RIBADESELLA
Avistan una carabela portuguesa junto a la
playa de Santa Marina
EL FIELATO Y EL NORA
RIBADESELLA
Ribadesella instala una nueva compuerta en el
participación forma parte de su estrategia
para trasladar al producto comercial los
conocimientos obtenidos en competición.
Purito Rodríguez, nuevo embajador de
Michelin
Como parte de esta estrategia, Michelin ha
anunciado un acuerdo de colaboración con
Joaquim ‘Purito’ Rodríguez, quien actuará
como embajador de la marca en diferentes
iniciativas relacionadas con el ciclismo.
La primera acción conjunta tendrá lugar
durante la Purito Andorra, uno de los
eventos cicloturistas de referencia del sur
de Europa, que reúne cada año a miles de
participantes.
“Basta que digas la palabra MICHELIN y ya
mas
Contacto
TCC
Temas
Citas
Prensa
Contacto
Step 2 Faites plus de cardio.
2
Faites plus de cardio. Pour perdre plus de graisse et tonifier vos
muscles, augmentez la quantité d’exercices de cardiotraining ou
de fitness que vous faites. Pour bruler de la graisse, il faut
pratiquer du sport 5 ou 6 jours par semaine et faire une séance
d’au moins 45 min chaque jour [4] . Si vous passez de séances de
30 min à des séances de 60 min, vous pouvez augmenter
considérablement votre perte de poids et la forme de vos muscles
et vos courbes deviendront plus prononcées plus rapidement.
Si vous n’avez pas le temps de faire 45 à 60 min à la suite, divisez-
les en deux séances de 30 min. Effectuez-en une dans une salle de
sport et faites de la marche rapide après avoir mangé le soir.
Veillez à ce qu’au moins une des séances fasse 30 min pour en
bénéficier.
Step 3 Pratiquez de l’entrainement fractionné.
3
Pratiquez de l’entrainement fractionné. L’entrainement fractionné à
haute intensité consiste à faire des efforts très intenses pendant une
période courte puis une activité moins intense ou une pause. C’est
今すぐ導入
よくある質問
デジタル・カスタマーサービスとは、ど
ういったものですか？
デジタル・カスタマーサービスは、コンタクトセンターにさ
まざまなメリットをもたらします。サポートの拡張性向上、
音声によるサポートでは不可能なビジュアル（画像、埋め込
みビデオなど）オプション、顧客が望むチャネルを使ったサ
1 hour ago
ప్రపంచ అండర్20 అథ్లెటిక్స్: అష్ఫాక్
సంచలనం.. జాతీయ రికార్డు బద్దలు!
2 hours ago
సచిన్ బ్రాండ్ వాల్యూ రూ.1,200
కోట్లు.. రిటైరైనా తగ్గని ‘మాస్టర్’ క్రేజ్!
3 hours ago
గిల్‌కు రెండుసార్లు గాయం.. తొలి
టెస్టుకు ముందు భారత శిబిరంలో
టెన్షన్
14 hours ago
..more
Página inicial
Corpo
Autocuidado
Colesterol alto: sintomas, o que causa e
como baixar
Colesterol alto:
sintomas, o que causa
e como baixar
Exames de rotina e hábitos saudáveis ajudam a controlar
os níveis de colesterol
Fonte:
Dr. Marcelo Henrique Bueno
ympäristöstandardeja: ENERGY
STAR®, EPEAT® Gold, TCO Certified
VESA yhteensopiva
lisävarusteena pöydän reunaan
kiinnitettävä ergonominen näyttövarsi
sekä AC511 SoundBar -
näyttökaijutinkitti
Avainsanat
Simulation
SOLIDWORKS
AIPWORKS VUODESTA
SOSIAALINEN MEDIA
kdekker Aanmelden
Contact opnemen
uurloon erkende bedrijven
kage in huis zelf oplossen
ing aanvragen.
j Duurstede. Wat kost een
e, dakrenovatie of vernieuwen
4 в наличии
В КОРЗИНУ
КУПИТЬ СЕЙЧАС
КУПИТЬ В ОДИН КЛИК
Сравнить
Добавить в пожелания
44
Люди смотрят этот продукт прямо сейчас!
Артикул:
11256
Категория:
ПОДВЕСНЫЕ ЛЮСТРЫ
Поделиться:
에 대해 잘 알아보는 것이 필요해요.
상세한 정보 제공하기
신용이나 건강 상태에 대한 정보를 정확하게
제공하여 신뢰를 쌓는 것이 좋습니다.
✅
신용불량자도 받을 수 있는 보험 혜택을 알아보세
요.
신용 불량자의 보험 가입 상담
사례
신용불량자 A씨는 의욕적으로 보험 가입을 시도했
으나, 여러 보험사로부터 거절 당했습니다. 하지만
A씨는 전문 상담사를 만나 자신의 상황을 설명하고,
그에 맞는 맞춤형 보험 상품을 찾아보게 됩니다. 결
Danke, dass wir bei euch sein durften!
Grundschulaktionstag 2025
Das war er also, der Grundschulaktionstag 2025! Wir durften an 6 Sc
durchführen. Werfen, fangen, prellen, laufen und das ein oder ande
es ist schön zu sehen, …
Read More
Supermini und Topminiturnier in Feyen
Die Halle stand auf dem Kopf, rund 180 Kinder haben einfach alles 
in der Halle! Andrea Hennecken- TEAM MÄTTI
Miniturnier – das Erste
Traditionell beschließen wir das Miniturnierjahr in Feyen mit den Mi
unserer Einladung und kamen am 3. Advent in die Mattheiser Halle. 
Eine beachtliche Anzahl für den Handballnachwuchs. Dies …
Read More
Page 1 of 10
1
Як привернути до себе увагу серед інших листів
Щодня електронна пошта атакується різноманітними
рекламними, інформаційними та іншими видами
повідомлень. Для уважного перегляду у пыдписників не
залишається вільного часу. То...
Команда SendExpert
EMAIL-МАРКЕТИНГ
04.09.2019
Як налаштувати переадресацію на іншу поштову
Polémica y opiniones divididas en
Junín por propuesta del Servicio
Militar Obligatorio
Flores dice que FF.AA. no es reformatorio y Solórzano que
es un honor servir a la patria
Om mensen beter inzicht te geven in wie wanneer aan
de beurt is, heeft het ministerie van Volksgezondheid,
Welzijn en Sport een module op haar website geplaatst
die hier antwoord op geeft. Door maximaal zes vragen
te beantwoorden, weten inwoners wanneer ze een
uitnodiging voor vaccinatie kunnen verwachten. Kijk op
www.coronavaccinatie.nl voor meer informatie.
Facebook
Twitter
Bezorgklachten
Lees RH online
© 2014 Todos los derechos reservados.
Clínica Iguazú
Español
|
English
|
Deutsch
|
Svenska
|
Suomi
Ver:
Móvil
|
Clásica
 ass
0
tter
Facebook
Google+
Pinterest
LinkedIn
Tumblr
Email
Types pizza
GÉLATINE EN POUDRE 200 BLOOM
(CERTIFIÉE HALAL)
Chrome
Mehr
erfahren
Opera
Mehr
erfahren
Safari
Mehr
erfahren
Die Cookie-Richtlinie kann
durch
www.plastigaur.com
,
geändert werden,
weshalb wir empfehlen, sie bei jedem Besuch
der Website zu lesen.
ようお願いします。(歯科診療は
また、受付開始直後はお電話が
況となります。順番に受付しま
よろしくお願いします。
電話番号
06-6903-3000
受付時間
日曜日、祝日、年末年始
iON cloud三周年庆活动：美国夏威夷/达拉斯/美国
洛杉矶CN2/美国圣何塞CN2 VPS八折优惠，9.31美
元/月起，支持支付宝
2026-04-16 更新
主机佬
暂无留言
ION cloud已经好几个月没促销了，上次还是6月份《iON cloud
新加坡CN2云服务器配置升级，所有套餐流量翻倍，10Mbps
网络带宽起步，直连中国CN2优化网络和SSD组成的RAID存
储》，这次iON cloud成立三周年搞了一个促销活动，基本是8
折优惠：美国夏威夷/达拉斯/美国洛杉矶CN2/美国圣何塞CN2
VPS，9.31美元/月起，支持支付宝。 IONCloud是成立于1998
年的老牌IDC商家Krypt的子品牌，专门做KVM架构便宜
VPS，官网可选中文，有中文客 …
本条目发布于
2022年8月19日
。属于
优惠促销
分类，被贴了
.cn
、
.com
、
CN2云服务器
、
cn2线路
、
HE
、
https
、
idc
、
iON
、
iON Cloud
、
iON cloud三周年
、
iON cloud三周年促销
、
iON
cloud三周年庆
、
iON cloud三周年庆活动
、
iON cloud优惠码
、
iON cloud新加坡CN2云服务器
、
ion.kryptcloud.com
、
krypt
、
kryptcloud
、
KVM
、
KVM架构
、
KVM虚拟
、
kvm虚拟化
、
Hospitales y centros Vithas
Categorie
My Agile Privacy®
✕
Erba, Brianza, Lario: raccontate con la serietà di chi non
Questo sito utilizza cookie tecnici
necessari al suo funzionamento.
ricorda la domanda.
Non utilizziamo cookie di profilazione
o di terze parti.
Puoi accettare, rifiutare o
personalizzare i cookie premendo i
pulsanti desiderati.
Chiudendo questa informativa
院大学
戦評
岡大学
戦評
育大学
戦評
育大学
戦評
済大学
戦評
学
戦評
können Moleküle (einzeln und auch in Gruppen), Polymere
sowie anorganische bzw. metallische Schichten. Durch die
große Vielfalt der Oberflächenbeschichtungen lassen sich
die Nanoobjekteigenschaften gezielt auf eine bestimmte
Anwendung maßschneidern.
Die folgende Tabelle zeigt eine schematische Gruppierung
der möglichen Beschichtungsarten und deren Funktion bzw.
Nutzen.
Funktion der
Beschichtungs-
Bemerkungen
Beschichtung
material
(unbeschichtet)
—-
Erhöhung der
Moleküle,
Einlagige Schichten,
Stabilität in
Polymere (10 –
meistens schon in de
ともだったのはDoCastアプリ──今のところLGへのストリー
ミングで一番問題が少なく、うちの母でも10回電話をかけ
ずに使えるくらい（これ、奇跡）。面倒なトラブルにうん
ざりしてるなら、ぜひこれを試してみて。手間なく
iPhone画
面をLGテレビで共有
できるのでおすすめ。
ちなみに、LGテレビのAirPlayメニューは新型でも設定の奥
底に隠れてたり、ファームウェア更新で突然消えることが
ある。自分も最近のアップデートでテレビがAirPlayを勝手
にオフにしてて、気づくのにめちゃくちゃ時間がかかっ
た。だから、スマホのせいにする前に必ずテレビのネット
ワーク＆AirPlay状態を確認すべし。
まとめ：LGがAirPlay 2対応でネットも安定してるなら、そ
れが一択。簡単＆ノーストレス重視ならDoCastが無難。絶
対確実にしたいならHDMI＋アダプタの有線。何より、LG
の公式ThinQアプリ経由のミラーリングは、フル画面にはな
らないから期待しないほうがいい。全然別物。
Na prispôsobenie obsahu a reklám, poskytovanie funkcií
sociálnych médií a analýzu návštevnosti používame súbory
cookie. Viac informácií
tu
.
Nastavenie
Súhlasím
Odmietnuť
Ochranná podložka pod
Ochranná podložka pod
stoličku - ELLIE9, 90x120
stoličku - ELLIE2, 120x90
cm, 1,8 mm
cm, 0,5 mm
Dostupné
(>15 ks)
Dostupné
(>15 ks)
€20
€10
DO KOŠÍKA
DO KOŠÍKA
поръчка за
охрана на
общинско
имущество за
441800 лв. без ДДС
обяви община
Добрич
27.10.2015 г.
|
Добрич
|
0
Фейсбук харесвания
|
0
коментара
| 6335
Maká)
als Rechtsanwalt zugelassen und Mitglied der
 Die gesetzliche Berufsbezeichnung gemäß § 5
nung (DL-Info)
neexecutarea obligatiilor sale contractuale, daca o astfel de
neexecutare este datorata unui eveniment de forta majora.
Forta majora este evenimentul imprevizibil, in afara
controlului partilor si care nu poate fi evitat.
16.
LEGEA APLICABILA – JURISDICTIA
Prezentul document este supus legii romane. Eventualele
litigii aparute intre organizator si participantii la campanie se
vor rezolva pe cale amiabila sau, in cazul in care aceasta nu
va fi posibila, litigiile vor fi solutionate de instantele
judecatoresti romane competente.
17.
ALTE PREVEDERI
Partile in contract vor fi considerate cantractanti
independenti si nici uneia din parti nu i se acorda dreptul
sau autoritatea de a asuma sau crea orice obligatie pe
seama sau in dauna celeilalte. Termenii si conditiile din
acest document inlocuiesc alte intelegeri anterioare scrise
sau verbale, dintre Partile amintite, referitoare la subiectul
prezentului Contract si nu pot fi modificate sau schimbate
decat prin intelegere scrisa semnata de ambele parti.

-=-=-=-=-

## Problem
Reproduce the items verbatim from their first line through the line containing "Faites plus de cardio. Pour", including both of those lines.

## Reply
RIBADESELLA
Avistan una carabela portuguesa junto a la
playa de Santa Marina
EL FIELATO Y EL NORA
RIBADESELLA
Ribadesella instala una nueva compuerta en el
participación forma parte de su estrategia
para trasladar al producto comercial los
conocimientos obtenidos en competición.
Purito Rodríguez, nuevo embajador de
Michelin
Como parte de esta estrategia, Michelin ha
anunciado un acuerdo de colaboración con
Joaquim ‘Purito’ Rodríguez, quien actuará
como embajador de la marca en diferentes
iniciativas relacionadas con el ciclismo.
La primera acción conjunta tendrá lugar
durante la Purito Andorra, uno de los
eventos cicloturistas de referencia del sur
de Europa, que reúne cada año a miles de
participantes.
“Basta que digas la palabra MICHELIN y ya
mas
Contacto
TCC
Temas
Citas
Prensa
Contacto
Step 2 Faites plus de cardio.
2
Faites plus de cardio. Pour perdre plus de graisse et tonifier vos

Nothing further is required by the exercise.